>>
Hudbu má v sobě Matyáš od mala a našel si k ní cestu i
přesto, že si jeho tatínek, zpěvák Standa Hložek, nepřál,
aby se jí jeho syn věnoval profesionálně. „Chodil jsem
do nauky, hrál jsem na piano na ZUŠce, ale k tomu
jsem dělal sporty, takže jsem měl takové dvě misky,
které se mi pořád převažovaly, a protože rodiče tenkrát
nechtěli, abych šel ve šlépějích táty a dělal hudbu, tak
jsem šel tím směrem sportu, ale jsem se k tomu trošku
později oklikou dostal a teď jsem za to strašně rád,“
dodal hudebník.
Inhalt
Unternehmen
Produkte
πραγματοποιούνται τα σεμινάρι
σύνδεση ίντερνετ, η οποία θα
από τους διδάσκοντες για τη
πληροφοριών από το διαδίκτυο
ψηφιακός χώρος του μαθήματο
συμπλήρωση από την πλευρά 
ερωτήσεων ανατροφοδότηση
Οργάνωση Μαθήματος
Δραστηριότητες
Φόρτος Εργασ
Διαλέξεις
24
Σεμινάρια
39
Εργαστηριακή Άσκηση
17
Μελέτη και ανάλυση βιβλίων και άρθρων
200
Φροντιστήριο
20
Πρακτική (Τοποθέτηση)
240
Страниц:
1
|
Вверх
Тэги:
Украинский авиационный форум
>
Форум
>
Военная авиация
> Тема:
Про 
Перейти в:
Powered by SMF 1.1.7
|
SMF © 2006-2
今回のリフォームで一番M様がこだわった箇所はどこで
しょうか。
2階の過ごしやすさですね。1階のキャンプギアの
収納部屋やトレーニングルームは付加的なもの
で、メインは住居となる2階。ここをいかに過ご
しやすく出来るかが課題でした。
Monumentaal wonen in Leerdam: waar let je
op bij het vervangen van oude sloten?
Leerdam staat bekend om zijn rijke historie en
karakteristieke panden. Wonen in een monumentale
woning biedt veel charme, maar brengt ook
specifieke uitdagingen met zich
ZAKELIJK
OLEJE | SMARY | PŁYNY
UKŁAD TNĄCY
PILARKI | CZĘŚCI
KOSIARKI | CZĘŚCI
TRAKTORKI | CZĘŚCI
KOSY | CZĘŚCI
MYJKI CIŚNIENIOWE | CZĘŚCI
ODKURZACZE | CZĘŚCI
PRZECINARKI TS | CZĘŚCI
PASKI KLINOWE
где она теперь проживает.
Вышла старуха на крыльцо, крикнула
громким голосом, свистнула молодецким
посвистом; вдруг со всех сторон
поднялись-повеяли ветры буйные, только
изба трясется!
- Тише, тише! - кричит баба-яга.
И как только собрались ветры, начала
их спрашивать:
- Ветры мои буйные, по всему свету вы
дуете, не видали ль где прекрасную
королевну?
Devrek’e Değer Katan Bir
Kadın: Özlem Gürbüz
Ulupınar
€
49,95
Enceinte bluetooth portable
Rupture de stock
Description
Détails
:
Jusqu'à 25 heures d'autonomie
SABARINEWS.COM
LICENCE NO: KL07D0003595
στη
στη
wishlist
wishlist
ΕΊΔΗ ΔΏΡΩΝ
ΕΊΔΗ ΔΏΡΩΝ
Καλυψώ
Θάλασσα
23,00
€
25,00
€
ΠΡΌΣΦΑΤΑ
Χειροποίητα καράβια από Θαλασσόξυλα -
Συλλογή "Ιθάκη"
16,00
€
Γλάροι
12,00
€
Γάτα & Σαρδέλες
<<
> [Your task] Write out every line of the records above word for word, keeping the original spelling, punctuation, and line breaks.

> [Answer space]
Hudbu má v sobě Matyáš od mala a našel si k ní cestu i
přesto, že si jeho tatínek, zpěvák Standa Hložek, nepřál,
aby se jí jeho syn věnoval profesionálně. „Chodil jsem
do nauky, hrál jsem na piano na ZUŠce, ale k tomu
jsem dělal sporty, takže jsem měl takové dvě misky,
které se mi pořád převažovaly, a protože rodiče tenkrát
nechtěli, abych šel ve šlépějích táty a dělal hudbu, tak
jsem šel tím směrem sportu, ale jsem se k tomu trošku
později oklikou dostal a teď jsem za to strašně rád,“
dodal hudebník.
Inhalt
Unternehmen
Produkte
πραγματοποιούνται τα σεμινάρι
σύνδεση ίντερνετ, η οποία θα
από τους διδάσκοντες για τη
πληροφοριών από το διαδίκτυο
ψηφιακός χώρος του μαθήματο
συμπλήρωση από την πλευρά 
ερωτήσεων ανατροφοδότηση
Οργάνωση Μαθήματος
Δραστηριότητες
Φόρτος Εργασ
Διαλέξεις
24
Σεμινάρια
39
Εργαστηριακή Άσκηση
17
Μελέτη και ανάλυση βιβλίων και άρθρων
200
Φροντιστήριο
20
Πρακτική (Τοποθέτηση)
240
Страниц:
1
|
Вверх
Тэги:
Украинский авиационный форум
>
Форум
>
Военная авиация
> Тема:
Про 
Перейти в:
Powered by SMF 1.1.7
|
SMF © 2006-2
今回のリフォームで一番M様がこだわった箇所はどこで
しょうか。
2階の過ごしやすさですね。1階のキャンプギアの
収納部屋やトレーニングルームは付加的なもの
で、メインは住居となる2階。ここをいかに過ご
しやすく出来るかが課題でした。
Monumentaal wonen in Leerdam: waar let je
op bij het vervangen van oude sloten?
Leerdam staat bekend om zijn rijke historie en
karakteristieke panden. Wonen in een monumentale
woning biedt veel charme, maar brengt ook
specifieke uitdagingen met zich
ZAKELIJK
OLEJE | SMARY | PŁYNY
UKŁAD TNĄCY
PILARKI | CZĘŚCI
KOSIARKI | CZĘŚCI
TRAKTORKI | CZĘŚCI
KOSY | CZĘŚCI
MYJKI CIŚNIENIOWE | CZĘŚCI
ODKURZACZE | CZĘŚCI
PRZECINARKI TS | CZĘŚCI
PASKI KLINOWE
где она теперь проживает.
Вышла старуха на крыльцо, крикнула
громким голосом, свистнула молодецким
посвистом; вдруг со всех сторон
поднялись-повеяли ветры буйные, только
изба трясется!
- Тише, тише! - кричит баба-яга.
И как только собрались ветры, начала
их спрашивать:
- Ветры мои буйные, по всему свету вы
дуете, не видали ль где прекрасную
королевну?
Devrek’e Değer Katan Bir
Kadın: Özlem Gürbüz
Ulupınar
€
49,95
Enceinte bluetooth portable
Rupture de stock
Description
Détails
:
Jusqu'à 25 heures d'autonomie
SABARINEWS.COM
LICENCE NO: KL07D0003595
στη
στη
wishlist
wishlist
ΕΊΔΗ ΔΏΡΩΝ
ΕΊΔΗ ΔΏΡΩΝ
Καλυψώ
Θάλασσα
23,00
€
25,00
€
ΠΡΌΣΦΑΤΑ
Χειροποίητα καράβια από Θαλασσόξυλα -
Συλλογή "Ιθάκη"
16,00
€
Γλάροι
12,00
€
Γάτα & Σαρδέλες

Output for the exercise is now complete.